Making the connection between the role these cells could play in either multiple sclerosis or cancer was when the Eureka moment hit, Weiner recalled.
“As we studied these regulatory cells and the LAP structure on their surface, I had this idea: Cancer is exactly the opposite of multiple sclerosis,” Weiner said. “In cancer, you want to attack the tumor but you can’t do it. One of the reasons you can’t do it is there are too many regulatory cells; they’re shutting down the immune system. I just took our finding in multiple sclerosis and turned it around.”

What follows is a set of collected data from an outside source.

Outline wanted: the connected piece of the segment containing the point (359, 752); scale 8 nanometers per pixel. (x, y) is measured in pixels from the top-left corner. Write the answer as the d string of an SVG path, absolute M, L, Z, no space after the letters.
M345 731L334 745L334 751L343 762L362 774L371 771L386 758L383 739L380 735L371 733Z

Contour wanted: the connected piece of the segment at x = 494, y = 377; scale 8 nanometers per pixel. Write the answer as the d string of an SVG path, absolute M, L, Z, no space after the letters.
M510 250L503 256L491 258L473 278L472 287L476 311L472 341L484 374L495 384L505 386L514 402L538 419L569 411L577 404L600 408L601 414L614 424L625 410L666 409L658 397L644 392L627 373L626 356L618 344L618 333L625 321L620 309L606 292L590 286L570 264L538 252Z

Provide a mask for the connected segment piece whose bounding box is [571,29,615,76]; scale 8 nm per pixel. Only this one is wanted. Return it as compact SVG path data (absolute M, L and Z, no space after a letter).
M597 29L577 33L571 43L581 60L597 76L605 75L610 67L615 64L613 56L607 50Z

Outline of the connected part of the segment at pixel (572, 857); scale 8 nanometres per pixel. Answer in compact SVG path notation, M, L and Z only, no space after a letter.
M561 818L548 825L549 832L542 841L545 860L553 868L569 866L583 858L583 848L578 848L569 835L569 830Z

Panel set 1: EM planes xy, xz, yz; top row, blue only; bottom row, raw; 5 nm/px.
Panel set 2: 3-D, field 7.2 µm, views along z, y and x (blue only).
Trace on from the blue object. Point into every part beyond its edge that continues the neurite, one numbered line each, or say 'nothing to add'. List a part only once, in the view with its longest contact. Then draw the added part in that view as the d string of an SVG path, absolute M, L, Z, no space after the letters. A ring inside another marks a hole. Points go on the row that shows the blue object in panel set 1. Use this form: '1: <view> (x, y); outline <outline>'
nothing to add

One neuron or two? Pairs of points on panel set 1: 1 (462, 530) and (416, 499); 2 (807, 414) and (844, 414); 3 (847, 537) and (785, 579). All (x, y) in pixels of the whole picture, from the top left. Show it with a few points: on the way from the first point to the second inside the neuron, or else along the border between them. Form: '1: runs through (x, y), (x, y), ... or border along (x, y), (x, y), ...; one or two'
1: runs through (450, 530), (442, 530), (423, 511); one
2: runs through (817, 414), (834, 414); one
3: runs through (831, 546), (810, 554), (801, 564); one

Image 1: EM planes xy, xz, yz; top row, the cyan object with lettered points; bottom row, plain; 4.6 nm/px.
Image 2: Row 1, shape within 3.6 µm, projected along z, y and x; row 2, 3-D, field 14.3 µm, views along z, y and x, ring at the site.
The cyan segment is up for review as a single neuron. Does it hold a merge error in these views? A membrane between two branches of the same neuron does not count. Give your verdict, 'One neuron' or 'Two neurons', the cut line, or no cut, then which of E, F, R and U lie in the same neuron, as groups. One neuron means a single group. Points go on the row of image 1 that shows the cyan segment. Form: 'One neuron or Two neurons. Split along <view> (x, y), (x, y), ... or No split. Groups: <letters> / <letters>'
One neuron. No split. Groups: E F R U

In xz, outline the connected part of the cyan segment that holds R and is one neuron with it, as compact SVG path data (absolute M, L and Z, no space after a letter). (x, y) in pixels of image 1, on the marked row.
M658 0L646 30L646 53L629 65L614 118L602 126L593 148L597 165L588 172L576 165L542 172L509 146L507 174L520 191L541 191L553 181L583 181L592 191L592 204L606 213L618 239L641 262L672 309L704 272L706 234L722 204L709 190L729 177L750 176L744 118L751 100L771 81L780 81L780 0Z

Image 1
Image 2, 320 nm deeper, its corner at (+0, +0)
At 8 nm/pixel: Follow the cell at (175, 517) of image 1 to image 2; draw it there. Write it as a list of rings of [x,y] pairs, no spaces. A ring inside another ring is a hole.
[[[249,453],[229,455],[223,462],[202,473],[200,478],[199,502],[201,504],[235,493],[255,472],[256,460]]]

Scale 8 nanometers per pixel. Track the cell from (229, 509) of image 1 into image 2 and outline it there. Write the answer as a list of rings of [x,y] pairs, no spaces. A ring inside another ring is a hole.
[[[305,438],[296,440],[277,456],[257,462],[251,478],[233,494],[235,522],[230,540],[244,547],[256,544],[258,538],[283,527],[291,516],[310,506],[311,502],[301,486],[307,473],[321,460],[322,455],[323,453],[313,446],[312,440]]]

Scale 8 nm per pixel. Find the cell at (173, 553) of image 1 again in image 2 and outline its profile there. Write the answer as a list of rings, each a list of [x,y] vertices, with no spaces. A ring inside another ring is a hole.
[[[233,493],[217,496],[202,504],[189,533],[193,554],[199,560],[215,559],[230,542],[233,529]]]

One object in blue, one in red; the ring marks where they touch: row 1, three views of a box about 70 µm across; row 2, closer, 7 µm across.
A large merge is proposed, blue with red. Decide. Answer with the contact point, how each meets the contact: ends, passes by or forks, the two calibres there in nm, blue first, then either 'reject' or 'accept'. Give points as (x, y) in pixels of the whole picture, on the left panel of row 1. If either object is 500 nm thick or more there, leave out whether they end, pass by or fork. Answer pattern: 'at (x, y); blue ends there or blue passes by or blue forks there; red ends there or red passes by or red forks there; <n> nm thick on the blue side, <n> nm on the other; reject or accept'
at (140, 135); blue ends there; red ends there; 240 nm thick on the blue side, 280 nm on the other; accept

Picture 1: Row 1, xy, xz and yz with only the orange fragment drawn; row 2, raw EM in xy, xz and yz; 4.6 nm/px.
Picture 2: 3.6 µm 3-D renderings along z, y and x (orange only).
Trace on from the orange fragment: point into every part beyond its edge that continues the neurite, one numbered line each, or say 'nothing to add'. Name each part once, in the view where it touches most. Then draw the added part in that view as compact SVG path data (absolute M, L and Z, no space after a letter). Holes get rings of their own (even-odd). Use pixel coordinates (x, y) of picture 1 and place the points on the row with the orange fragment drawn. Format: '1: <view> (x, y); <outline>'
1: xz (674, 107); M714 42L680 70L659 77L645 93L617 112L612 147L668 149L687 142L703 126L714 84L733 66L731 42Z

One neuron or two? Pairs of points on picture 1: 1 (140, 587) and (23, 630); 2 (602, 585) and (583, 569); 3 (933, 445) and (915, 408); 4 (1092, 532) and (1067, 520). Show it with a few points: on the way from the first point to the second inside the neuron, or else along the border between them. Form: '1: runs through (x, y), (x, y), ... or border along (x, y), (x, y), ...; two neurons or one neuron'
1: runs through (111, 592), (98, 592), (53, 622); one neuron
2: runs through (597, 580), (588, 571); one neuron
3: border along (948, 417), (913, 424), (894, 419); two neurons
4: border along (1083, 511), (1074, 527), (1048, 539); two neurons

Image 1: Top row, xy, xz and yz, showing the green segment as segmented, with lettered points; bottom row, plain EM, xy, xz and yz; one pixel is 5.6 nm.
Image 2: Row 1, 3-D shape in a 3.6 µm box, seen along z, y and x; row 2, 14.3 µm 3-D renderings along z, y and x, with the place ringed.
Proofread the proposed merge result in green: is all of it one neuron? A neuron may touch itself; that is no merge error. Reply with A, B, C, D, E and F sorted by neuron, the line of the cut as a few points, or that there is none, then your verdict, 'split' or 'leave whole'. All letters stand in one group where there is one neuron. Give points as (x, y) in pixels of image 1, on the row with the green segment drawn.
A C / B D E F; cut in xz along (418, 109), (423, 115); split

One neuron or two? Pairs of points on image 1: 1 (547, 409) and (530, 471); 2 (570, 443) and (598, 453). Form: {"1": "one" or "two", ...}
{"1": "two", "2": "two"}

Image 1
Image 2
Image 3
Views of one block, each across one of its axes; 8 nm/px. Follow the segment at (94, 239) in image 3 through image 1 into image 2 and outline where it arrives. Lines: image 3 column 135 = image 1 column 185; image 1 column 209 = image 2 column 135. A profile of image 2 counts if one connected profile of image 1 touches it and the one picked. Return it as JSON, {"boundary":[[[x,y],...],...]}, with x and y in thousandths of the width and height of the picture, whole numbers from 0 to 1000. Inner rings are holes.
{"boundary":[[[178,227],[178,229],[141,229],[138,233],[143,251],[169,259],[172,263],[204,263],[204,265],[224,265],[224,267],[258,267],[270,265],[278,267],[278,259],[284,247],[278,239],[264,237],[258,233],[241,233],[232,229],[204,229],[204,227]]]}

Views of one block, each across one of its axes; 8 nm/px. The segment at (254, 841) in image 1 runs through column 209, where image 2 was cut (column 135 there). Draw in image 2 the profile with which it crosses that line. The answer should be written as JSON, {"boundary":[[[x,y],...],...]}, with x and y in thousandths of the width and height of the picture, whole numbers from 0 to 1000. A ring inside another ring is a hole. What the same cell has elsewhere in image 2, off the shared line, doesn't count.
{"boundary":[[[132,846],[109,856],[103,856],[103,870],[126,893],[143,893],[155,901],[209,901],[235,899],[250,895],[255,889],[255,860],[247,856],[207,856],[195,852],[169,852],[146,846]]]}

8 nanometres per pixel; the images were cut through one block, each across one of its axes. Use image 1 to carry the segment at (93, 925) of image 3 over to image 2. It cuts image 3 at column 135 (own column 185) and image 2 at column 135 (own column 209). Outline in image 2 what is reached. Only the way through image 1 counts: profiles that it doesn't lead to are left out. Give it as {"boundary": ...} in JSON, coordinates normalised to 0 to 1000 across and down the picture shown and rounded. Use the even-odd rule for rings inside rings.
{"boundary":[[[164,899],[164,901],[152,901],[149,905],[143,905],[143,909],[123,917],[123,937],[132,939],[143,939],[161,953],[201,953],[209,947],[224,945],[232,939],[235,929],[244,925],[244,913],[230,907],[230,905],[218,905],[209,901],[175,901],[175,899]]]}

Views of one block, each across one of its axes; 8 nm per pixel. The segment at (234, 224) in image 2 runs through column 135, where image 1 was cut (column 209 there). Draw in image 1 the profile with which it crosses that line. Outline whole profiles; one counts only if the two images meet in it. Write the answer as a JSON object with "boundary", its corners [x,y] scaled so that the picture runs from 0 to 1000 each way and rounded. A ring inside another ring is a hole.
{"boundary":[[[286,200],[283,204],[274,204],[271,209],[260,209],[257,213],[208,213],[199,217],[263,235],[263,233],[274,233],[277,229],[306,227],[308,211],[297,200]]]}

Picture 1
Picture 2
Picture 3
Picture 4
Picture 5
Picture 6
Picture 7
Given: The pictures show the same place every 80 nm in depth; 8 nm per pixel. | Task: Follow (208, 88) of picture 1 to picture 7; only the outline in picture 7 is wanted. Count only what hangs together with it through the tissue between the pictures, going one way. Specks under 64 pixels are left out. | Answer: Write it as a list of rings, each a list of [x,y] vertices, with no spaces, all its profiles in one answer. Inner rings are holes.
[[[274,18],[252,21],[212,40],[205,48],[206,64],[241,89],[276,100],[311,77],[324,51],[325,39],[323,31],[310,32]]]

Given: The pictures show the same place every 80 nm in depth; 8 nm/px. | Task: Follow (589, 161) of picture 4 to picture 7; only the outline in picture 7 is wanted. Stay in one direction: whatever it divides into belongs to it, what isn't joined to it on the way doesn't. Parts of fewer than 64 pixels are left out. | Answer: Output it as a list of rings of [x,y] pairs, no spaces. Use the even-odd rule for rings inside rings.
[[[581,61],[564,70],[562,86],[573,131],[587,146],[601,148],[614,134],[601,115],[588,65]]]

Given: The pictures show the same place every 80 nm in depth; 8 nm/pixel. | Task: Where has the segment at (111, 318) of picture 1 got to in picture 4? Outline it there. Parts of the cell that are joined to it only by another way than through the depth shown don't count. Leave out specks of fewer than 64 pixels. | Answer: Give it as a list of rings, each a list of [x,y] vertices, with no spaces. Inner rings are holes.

Weiner and Gabriely have since developed a highly specific antibody that targets LAP-positive regulatory T cells and removes them from the body. After testing the antibody to treat glioblastomas in animal models, the results were noteworthy: immune response was restored, tumor growth arrested and survival time increased.
With support from the Innovation Discovery Grant, Weiner and Gabriely are getting ready to publish their results and do the necessary validation for a startup company to translate their findings into a therapy for humans. If the work is successful, Weiner believes the therapy could work with multiple types of cancer – not just brain cancers – and may be about two years away from human trials.
“It’s very exciting to work and discover something that applies to another field,” Weiner said. “When you work with scientists in a different field, it broadens your horizons so that you can learn a lot more – and discover more.”